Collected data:

================================

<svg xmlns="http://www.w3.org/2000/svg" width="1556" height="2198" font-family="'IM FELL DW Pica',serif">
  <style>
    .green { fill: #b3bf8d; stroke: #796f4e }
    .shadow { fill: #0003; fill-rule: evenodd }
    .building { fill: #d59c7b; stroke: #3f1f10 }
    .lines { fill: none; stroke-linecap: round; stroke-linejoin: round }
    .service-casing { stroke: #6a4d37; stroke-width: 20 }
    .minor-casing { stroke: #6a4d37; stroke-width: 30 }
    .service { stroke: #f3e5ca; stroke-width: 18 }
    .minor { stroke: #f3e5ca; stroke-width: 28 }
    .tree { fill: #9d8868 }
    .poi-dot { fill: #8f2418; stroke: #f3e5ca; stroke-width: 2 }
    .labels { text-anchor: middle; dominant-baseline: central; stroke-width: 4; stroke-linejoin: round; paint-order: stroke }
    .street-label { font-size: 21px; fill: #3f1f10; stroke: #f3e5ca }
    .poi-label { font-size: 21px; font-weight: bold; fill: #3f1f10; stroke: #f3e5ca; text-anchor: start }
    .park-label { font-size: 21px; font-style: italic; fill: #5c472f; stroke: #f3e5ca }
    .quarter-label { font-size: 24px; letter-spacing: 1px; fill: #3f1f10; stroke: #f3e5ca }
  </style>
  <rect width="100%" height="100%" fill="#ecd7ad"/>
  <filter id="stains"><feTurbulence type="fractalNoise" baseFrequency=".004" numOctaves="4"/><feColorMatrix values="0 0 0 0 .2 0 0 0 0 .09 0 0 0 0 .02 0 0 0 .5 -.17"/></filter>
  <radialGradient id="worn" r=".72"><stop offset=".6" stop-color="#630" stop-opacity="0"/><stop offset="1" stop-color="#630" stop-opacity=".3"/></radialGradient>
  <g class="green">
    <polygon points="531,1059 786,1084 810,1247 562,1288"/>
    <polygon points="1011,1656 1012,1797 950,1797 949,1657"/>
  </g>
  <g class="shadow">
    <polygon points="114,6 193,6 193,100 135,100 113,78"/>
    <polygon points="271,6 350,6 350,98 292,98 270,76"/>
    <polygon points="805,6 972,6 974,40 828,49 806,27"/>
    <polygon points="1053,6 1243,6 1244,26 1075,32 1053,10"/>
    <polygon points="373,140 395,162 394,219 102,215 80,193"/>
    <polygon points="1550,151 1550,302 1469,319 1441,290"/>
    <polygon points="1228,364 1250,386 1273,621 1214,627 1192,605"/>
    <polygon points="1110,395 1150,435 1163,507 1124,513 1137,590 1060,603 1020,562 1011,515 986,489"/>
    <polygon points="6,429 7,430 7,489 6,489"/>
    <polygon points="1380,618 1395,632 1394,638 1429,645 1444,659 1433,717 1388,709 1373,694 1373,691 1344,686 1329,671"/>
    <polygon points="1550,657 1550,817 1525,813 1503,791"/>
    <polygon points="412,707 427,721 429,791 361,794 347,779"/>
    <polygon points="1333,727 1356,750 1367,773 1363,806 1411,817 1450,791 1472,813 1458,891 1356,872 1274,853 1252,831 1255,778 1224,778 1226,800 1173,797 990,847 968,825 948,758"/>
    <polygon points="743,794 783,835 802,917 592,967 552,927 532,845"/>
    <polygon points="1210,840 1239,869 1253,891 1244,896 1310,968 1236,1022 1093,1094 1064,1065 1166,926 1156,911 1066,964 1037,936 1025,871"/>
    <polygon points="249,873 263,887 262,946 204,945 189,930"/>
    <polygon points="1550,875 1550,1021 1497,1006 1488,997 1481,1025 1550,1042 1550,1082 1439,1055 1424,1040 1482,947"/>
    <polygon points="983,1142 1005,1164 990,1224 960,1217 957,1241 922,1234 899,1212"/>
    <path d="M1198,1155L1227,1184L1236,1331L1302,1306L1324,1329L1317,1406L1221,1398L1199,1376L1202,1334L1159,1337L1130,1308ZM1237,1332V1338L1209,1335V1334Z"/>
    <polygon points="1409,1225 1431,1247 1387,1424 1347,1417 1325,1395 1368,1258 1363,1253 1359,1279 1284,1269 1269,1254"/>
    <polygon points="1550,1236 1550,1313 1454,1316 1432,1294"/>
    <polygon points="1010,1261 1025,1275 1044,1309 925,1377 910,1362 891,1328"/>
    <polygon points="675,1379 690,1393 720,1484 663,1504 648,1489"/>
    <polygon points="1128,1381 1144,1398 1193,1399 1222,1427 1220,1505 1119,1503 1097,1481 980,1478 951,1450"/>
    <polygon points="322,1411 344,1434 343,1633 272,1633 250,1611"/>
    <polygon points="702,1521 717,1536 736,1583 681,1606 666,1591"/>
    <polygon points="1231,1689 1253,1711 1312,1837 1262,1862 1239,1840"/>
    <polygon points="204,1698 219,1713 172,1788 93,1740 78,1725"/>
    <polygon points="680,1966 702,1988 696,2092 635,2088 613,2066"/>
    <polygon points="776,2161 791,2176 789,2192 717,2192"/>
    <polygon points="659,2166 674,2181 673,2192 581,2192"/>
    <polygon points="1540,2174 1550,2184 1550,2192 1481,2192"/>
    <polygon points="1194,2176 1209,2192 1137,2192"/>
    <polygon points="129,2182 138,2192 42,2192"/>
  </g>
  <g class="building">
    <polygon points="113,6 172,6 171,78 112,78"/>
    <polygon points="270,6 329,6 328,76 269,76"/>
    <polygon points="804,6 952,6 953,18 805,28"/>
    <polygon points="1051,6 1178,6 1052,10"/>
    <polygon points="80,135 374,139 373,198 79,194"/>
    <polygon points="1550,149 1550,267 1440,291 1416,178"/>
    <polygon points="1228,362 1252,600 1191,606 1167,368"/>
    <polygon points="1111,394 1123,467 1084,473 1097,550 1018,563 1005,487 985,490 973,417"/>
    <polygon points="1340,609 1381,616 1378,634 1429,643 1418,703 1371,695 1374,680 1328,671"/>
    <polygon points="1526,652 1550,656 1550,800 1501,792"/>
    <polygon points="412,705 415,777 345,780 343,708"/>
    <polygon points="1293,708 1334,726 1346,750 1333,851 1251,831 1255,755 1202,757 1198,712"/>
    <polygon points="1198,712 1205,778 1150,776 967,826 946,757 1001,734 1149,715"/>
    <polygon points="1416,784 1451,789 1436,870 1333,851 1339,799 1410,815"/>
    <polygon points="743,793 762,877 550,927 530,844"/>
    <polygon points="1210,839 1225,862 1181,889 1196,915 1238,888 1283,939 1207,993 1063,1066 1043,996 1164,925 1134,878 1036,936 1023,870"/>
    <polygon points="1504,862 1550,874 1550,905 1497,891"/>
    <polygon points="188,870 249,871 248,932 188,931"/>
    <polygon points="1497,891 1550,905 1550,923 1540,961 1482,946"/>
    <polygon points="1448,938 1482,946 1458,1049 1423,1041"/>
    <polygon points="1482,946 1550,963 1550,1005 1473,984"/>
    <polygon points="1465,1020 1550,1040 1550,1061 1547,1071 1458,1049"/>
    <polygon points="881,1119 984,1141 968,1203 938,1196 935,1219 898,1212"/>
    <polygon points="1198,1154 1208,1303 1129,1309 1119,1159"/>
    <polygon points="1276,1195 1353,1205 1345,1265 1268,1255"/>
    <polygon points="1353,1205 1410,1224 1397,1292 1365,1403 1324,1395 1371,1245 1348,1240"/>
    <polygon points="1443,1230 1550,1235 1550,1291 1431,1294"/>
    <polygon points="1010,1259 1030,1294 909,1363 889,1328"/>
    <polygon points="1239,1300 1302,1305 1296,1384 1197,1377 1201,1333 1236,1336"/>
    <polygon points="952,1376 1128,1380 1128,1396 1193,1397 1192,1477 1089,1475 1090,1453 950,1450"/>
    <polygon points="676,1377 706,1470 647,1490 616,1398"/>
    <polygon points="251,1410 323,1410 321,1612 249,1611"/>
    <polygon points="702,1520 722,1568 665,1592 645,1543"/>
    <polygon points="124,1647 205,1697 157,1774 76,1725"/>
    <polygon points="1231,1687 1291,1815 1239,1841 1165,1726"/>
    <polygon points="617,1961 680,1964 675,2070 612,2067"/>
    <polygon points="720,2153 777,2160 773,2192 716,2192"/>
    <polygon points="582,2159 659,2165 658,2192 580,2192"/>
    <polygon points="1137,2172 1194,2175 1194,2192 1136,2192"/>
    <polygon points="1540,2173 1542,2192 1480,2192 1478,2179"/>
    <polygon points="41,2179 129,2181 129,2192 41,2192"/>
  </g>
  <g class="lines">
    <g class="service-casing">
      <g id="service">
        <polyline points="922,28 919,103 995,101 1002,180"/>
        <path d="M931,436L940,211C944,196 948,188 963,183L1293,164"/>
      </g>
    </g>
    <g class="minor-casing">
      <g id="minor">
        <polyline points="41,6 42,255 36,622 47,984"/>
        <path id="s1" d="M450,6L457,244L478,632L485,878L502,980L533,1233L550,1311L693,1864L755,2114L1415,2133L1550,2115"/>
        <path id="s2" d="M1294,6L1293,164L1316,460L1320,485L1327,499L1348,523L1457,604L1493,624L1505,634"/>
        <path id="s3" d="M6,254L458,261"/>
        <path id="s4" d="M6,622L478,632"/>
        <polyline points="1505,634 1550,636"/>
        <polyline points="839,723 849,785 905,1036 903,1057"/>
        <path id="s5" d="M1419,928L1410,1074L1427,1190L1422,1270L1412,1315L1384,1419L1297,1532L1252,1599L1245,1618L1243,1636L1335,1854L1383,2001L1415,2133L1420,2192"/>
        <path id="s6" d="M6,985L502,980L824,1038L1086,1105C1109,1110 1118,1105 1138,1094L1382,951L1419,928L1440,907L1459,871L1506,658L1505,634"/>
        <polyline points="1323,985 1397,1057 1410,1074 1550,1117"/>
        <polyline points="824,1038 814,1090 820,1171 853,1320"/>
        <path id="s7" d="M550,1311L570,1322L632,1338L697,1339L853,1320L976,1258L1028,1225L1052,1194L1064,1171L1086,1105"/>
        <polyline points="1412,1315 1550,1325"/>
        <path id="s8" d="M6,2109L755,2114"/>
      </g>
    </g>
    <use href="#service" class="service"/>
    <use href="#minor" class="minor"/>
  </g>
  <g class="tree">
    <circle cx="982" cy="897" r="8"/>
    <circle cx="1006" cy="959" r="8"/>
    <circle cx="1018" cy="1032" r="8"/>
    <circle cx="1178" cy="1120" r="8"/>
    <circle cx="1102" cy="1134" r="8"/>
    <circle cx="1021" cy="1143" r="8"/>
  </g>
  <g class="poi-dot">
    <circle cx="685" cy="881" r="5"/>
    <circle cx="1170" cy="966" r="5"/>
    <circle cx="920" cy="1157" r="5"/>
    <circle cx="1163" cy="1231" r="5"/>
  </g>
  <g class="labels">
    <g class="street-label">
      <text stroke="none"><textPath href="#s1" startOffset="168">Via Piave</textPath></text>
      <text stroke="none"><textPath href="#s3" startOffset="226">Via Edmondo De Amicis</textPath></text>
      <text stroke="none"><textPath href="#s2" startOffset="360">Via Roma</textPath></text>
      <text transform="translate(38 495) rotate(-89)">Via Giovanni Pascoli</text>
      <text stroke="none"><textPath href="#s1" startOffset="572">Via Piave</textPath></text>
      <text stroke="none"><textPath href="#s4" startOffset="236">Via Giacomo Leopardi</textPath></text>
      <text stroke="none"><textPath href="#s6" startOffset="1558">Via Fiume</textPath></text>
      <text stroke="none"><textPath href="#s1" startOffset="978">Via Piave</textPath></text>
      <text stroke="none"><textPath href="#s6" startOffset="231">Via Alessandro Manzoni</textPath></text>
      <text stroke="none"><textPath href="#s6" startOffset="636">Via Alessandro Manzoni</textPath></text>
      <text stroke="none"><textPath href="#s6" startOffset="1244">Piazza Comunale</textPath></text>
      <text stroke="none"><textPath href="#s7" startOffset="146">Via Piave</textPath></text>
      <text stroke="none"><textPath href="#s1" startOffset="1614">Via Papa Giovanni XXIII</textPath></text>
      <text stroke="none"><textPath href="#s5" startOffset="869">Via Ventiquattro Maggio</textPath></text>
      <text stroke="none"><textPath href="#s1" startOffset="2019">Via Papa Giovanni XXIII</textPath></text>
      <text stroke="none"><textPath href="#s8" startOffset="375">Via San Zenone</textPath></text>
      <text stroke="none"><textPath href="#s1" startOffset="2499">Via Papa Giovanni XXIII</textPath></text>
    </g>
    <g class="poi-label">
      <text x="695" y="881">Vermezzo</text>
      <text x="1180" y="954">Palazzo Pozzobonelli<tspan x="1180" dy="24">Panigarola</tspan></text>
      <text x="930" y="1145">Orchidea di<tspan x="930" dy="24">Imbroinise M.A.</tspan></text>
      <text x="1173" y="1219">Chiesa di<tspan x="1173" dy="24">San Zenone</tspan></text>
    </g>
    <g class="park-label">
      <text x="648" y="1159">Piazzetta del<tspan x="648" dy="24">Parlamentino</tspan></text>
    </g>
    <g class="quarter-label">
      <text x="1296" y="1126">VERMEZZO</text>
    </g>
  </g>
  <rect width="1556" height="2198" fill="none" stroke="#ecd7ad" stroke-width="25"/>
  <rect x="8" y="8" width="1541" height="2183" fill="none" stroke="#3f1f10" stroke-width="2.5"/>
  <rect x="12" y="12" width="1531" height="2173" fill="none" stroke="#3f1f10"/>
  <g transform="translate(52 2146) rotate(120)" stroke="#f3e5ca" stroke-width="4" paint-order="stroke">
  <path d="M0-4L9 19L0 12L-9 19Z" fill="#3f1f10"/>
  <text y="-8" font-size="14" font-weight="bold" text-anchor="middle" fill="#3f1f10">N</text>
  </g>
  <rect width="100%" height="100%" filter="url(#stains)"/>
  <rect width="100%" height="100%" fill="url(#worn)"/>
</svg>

================================

▶ [What is being asked]: Every line of the records that includes the word "order" should be gathered.

▶ [Task answer]:
    .labels { text-anchor: middle; dominant-baseline: central; stroke-width: 4; stroke-linejoin: round; paint-order: stroke }
  <g transform="translate(52 2146) rotate(120)" stroke="#f3e5ca" stroke-width="4" paint-order="stroke">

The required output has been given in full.